What you will do »
All lines before the one containing "This product can", plus that line itself, are to be printed exactly as they appear below.

Available records »
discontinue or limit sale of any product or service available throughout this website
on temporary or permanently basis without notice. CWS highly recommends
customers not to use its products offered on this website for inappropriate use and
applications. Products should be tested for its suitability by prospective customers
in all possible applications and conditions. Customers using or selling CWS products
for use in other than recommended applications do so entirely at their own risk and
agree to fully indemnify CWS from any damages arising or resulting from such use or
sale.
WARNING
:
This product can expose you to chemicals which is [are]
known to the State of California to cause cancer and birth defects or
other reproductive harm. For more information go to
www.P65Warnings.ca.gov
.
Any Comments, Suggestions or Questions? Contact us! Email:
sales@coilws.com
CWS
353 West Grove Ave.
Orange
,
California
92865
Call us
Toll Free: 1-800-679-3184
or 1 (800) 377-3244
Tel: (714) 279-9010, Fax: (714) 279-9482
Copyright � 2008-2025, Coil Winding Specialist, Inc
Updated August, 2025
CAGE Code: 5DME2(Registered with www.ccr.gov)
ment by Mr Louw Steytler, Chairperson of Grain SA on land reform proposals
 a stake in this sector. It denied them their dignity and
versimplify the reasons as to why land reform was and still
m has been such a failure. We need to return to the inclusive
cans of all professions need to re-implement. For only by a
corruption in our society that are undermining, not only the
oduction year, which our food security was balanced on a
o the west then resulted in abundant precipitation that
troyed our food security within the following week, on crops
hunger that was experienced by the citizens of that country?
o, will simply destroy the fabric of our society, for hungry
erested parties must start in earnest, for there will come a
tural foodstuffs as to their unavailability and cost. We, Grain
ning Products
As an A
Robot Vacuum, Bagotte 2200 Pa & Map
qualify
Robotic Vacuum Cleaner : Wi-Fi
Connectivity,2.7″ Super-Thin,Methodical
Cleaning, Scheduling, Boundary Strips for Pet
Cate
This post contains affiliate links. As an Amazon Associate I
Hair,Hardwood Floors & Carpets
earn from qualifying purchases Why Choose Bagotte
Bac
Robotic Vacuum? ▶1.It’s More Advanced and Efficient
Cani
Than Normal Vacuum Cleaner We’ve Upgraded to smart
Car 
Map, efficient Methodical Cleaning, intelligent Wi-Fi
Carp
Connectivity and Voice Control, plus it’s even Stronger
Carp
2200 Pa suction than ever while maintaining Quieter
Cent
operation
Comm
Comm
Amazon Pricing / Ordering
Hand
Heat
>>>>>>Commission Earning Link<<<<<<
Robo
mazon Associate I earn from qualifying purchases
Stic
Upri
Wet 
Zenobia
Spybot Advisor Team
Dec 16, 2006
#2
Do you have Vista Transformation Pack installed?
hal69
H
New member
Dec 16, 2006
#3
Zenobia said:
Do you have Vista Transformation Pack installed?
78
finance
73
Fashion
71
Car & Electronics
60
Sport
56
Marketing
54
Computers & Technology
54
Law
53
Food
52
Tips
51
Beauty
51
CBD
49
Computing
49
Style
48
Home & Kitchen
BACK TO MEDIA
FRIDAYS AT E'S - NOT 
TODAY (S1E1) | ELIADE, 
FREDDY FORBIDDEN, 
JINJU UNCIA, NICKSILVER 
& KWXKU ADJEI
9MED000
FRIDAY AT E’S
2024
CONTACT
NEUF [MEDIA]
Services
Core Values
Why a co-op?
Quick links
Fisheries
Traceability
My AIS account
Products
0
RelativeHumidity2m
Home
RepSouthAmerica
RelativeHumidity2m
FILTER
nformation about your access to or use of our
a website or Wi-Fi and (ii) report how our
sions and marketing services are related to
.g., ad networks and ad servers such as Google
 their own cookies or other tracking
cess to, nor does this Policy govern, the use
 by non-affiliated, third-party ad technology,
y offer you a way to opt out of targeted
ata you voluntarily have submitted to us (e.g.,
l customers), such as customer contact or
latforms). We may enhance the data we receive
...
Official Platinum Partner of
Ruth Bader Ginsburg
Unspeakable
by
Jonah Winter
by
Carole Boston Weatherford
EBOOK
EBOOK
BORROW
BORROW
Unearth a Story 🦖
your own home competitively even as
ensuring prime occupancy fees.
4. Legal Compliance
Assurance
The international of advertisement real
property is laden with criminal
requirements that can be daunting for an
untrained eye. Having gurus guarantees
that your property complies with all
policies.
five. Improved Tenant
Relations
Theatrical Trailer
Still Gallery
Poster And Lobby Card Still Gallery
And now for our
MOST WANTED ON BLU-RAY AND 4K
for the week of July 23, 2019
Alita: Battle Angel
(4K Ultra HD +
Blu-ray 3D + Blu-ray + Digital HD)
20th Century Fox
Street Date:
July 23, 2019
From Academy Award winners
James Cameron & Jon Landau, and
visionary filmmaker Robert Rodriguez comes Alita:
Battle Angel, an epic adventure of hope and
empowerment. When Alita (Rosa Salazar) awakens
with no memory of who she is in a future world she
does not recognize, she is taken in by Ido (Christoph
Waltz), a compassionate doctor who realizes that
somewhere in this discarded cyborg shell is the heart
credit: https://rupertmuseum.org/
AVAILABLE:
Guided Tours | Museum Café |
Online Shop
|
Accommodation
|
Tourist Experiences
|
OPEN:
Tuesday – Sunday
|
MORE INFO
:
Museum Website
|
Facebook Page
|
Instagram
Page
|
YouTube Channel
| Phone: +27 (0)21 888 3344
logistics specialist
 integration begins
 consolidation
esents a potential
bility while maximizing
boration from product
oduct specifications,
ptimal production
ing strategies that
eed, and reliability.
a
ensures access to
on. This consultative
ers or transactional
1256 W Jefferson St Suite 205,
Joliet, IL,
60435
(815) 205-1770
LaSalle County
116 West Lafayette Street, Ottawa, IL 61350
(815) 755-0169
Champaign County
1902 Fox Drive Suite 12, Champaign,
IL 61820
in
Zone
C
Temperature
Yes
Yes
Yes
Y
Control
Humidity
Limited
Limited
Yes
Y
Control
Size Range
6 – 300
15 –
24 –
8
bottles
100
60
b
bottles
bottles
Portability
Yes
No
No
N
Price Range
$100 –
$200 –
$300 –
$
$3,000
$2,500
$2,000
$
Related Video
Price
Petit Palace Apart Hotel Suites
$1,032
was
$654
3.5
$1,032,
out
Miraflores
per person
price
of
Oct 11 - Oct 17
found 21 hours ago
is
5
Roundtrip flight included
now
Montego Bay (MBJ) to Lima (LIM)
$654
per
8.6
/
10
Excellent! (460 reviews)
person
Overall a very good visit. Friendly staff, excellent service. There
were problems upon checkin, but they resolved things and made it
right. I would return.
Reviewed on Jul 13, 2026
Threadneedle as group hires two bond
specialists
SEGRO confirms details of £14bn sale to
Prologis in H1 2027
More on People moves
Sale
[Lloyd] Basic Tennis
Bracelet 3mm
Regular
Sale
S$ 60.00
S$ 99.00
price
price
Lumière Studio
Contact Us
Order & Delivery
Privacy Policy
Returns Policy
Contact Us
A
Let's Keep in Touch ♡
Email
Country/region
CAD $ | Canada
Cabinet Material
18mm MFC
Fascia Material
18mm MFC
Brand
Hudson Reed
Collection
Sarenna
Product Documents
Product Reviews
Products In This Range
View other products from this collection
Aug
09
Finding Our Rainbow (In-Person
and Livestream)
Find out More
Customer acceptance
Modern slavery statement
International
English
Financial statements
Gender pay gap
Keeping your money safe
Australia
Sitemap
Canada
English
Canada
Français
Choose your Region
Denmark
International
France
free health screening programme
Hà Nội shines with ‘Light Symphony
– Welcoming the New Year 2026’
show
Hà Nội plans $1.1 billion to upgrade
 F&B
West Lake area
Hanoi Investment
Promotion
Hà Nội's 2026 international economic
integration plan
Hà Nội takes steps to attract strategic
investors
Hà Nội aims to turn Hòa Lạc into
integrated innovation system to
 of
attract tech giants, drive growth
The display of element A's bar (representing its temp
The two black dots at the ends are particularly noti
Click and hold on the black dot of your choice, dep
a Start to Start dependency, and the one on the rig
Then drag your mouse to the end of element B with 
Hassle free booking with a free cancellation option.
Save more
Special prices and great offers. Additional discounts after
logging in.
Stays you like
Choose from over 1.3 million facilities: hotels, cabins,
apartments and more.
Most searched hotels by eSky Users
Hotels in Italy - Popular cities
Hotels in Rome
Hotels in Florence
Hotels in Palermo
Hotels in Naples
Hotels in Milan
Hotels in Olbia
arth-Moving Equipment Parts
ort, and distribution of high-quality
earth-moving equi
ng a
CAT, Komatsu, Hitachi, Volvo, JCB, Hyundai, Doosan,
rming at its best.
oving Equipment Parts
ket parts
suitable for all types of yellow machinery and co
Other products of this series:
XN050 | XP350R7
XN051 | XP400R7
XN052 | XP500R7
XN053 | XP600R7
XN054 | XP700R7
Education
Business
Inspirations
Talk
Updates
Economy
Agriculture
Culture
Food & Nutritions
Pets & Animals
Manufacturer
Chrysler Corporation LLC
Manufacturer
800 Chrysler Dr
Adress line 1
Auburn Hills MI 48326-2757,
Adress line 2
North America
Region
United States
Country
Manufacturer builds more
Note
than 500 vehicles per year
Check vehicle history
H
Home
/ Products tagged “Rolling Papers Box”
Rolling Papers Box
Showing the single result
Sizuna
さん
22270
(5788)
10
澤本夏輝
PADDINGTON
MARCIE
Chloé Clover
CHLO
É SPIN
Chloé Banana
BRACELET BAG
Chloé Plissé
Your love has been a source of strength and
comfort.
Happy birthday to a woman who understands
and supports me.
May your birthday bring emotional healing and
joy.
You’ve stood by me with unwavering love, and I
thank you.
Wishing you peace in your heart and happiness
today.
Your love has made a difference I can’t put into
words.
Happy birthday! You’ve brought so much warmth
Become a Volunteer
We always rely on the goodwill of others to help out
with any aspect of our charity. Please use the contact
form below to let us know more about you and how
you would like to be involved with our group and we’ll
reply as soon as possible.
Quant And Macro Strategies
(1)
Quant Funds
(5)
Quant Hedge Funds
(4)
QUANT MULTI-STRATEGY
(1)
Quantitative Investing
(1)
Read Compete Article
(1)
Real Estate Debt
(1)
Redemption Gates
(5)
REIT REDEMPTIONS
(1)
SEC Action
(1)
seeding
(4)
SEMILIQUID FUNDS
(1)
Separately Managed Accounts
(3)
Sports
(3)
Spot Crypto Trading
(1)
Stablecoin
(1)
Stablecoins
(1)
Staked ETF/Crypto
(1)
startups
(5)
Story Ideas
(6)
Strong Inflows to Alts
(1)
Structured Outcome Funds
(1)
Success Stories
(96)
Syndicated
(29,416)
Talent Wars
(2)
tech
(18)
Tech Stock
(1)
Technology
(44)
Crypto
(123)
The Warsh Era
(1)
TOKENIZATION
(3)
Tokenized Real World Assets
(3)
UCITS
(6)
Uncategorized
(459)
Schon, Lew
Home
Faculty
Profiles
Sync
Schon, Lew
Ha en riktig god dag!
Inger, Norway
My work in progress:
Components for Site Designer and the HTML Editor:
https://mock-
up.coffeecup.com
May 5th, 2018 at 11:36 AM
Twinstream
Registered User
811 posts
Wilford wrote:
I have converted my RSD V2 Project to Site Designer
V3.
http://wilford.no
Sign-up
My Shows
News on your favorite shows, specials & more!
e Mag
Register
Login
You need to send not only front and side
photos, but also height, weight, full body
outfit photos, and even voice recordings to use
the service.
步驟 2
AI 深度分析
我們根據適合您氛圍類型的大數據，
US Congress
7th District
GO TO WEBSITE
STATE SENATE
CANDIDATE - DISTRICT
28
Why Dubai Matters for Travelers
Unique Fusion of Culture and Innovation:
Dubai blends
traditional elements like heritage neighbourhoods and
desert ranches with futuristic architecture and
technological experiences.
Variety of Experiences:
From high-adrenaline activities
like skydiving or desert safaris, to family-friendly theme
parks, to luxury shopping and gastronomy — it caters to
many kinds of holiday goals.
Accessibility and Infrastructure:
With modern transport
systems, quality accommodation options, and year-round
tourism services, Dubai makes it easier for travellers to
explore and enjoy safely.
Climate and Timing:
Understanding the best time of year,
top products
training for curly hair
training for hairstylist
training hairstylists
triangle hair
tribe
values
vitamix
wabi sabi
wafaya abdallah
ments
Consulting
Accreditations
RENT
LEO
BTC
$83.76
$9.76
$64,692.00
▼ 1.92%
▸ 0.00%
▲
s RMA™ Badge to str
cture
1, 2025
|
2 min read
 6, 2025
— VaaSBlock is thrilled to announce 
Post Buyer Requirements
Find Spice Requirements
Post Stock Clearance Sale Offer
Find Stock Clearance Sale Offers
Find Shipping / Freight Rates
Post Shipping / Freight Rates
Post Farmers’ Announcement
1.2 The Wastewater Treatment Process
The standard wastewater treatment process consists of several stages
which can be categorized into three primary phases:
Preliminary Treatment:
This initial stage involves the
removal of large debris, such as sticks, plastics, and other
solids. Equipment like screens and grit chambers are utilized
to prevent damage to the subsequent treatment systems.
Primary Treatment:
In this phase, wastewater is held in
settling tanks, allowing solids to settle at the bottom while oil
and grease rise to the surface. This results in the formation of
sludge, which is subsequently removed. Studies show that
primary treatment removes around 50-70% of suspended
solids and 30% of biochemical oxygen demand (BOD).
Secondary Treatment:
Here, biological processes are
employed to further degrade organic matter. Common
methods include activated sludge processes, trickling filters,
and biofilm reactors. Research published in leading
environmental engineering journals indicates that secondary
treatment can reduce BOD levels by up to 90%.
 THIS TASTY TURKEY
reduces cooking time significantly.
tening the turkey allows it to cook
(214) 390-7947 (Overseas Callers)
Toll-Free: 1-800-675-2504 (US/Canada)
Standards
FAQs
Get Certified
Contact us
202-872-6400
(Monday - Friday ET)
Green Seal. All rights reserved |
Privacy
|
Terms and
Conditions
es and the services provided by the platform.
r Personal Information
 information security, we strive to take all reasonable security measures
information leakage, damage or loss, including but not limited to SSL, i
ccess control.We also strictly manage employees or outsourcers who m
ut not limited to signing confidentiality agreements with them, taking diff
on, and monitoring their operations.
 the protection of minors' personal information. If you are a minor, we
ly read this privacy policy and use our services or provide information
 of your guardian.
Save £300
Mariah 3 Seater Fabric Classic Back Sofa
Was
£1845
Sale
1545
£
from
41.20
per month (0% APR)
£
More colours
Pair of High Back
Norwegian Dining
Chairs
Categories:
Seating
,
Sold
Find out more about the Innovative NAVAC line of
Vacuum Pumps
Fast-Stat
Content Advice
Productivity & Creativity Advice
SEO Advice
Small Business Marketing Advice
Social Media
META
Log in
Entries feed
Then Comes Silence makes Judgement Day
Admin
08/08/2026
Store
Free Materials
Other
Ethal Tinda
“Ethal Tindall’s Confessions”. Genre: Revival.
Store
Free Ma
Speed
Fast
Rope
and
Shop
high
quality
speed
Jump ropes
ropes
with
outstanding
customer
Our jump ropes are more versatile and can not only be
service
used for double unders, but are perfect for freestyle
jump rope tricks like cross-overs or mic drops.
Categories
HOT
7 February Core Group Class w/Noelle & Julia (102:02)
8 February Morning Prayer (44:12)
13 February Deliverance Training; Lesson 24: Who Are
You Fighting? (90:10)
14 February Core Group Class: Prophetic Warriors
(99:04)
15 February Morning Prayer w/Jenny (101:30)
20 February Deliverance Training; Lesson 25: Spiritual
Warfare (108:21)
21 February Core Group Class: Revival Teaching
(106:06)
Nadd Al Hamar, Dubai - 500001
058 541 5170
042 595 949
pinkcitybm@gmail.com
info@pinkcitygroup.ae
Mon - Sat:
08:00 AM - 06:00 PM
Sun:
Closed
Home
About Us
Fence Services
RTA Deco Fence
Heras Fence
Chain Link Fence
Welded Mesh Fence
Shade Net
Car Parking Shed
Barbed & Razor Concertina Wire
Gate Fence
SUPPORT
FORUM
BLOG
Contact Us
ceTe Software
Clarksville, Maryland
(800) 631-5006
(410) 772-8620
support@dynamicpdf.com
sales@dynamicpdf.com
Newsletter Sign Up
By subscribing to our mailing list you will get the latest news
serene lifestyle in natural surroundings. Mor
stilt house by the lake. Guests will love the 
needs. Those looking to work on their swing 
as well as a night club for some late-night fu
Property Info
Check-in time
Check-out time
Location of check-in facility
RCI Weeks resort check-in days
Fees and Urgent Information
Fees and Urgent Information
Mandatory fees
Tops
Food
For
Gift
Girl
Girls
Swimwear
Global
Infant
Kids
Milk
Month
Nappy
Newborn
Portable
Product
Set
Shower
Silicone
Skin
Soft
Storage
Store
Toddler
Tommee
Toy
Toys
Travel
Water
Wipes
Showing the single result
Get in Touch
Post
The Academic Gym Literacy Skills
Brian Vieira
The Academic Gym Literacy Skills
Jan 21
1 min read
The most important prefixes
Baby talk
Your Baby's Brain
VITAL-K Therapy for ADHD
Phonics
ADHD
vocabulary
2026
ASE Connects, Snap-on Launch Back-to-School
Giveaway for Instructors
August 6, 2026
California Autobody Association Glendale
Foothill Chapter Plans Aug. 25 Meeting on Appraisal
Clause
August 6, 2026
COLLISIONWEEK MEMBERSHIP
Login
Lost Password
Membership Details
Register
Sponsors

The answer »
discontinue or limit sale of any product or service available throughout this website
on temporary or permanently basis without notice. CWS highly recommends
customers not to use its products offered on this website for inappropriate use and
applications. Products should be tested for its suitability by prospective customers
in all possible applications and conditions. Customers using or selling CWS products
for use in other than recommended applications do so entirely at their own risk and
agree to fully indemnify CWS from any damages arising or resulting from such use or
sale.
WARNING
:
This product can expose you to chemicals which is [are]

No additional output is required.